La misión no nace nunca de un proyecto perfectamente elaborado o de un manual
muy bien estructurado y planificado; la misión siempre nace de una vida que se
sintió buscada y sanada, encontrada y perdonada. La misión nace de experimentar
una y otra vez la unción misericordiosa de Dios.
La Iglesia, el Pueblo santo de Dios, sabe transitar los caminos polvorientos de
la historia atravesados tantas veces por conflictos, injusticias, violencia
para ir a encontrar a sus hijos y hermanos. El santo Pueblo fiel de Dios, no le
teme al error; le teme al encierro, a la cristalización en elites, al aferrarse
a las propias seguridades. Sabe que el encierro en sus múltiples formas es la
causa de tantas resignaciones.
Por eso, «salgamos, salgamos a ofrecer a todos la vida de Jesucristo»

-------------------------

§ DESCRIPCIÓN DEL EJERCICIO
Transcribe literalmente el pasaje del texto sobre la misión comprendido entre «La misión no» y «de tantas resignaciones.», ambos incluidos.

-------------------------

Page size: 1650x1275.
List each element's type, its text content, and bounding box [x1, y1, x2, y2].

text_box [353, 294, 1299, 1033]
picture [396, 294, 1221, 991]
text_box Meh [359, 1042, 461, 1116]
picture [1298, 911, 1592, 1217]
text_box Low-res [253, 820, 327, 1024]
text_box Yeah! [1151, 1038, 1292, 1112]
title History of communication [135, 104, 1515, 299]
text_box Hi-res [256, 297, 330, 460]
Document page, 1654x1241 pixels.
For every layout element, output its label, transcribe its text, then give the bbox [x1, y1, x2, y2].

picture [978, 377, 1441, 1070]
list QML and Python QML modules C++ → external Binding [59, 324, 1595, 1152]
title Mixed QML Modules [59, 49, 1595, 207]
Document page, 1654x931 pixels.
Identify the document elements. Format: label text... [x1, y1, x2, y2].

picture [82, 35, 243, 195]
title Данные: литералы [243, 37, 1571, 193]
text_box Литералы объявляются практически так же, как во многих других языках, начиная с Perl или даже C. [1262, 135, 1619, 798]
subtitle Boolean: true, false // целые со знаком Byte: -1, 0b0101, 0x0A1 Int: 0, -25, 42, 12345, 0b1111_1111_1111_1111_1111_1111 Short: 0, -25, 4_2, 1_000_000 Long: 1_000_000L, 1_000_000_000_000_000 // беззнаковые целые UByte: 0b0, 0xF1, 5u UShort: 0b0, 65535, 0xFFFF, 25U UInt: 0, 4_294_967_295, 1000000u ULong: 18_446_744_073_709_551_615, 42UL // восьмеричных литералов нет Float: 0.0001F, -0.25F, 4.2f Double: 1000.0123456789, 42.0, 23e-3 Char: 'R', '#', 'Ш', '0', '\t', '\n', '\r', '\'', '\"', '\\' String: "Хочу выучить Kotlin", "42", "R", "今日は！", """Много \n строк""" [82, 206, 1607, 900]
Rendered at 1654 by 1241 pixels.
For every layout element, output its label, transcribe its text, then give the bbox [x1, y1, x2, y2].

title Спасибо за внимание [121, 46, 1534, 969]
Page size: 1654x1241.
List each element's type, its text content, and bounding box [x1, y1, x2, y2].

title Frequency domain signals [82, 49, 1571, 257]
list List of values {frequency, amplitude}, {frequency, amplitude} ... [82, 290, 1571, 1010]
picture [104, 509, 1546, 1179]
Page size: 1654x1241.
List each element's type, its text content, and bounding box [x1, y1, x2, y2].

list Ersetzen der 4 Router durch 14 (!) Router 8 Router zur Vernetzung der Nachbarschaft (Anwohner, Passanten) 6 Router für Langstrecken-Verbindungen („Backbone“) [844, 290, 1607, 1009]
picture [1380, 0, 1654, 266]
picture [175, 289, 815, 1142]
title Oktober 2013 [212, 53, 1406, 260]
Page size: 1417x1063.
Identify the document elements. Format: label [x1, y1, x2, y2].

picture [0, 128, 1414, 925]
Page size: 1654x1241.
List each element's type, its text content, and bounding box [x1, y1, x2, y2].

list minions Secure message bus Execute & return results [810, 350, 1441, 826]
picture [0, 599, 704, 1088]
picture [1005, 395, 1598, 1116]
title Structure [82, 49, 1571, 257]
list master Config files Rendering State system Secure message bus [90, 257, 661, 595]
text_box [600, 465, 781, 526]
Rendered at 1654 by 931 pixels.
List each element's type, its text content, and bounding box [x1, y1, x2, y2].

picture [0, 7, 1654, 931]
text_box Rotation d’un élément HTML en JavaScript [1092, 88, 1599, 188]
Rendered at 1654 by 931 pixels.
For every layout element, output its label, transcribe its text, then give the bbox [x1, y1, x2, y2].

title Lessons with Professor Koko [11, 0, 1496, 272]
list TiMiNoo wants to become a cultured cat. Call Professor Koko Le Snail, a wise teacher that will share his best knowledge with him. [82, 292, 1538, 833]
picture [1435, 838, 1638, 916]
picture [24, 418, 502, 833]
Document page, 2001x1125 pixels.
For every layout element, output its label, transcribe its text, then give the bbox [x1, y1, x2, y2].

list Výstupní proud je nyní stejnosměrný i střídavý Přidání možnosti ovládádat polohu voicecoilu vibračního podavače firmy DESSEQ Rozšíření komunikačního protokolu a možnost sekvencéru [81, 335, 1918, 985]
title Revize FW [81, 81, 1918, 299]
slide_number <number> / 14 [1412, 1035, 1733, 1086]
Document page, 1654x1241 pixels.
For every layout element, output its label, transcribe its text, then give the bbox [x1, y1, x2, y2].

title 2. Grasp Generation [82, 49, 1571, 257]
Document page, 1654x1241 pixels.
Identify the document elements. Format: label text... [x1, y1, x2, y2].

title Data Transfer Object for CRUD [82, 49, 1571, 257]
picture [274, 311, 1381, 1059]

-------------------------

§ RESPUESTA A CONTINUACIÓN
La misión no nace nunca de un proyecto perfectamente elaborado o de un manual
muy bien estructurado y planificado; la misión siempre nace de una vida que se
sintió buscada y sanada, encontrada y perdonada. La misión nace de experimentar
una y otra vez la unción misericordiosa de Dios.
La Iglesia, el Pueblo santo de Dios, sabe transitar los caminos polvorientos de
la historia atravesados tantas veces por conflictos, injusticias, violencia
para ir a encontrar a sus hijos y hermanos. El santo Pueblo fiel de Dios, no le
teme al error; le teme al encierro, a la cristalización en elites, al aferrarse
a las propias seguridades. Sabe que el encierro en sus múltiples formas es la
causa de tantas resignaciones.